PILA Trains on Screen Input to Play PolyTrack

Developer tryfonaskam released PILA, an open-source imitation learning agent that learns to play the browser racing game PolyTrack by training on screen captures and human keyboard inputs. Implemented in PyTorch, the pipeline records state-action pairs, trains a supervised neural network, and runs real-time inference to issue keyboard commands from live frames. The project serves as an educational baseline for end-to-end perception-to-action agents.

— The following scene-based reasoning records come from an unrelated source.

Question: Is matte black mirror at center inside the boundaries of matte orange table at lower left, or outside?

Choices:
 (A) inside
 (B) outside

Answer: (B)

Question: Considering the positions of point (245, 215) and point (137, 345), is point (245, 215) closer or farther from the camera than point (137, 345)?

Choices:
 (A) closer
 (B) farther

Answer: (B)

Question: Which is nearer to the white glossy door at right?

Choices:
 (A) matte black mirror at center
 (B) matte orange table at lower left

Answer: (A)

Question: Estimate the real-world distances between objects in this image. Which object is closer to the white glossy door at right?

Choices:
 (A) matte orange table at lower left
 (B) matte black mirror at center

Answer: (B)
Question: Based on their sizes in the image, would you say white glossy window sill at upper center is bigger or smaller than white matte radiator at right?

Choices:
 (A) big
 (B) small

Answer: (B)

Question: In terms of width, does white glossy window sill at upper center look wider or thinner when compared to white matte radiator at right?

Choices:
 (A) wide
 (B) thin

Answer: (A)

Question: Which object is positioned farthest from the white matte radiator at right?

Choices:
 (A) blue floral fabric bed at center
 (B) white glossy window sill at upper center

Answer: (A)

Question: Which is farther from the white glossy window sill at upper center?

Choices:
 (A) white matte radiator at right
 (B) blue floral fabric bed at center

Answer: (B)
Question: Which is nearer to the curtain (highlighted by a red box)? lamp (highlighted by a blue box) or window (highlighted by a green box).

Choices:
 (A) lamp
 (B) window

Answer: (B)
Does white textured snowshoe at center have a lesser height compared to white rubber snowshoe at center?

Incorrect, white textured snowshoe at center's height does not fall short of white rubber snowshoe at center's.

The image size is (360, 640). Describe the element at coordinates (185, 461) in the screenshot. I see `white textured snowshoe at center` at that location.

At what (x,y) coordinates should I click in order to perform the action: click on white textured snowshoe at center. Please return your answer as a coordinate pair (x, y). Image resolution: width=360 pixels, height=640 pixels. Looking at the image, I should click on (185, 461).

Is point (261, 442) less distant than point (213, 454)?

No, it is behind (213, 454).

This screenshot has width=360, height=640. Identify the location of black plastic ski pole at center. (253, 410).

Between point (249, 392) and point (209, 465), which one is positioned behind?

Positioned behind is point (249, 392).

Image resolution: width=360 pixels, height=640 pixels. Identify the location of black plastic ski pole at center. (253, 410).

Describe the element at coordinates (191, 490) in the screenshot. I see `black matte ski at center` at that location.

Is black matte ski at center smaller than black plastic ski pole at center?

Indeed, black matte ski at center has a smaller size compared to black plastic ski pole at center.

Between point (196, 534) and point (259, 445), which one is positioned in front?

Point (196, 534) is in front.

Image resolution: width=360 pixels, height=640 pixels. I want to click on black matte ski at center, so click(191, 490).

End-to-end imitation learning from raw screen pixels is a low-friction prototyping path for perception-to-action agents: no simulator instrumentation, no reward engineering, just human demonstrations mapped to actions. Developer tryfonaskam demonstrated this concretely with PILA PolyTrack Imitation Learning AI , an open-source agent that learns to drive the browser racing game PolyTrack by observing screen captures and recorded human keyboard inputs. Implemented in PyTorch Python 3.11 , the pipeline records player controls alongside corresponding game frames, trains a supervised neural network on those state-action pairs, then runs real-time inference to issue keyboard commands from live frames. Released under Apache 2.0 on GitHub. Reported by Hackaday on June 28, 2026. For practitioners, PILA is a useful educational baseline that surfaces the practical engineering work of synchronizing frame capture with labeled actions and replaying inputs - details papers routinely omit.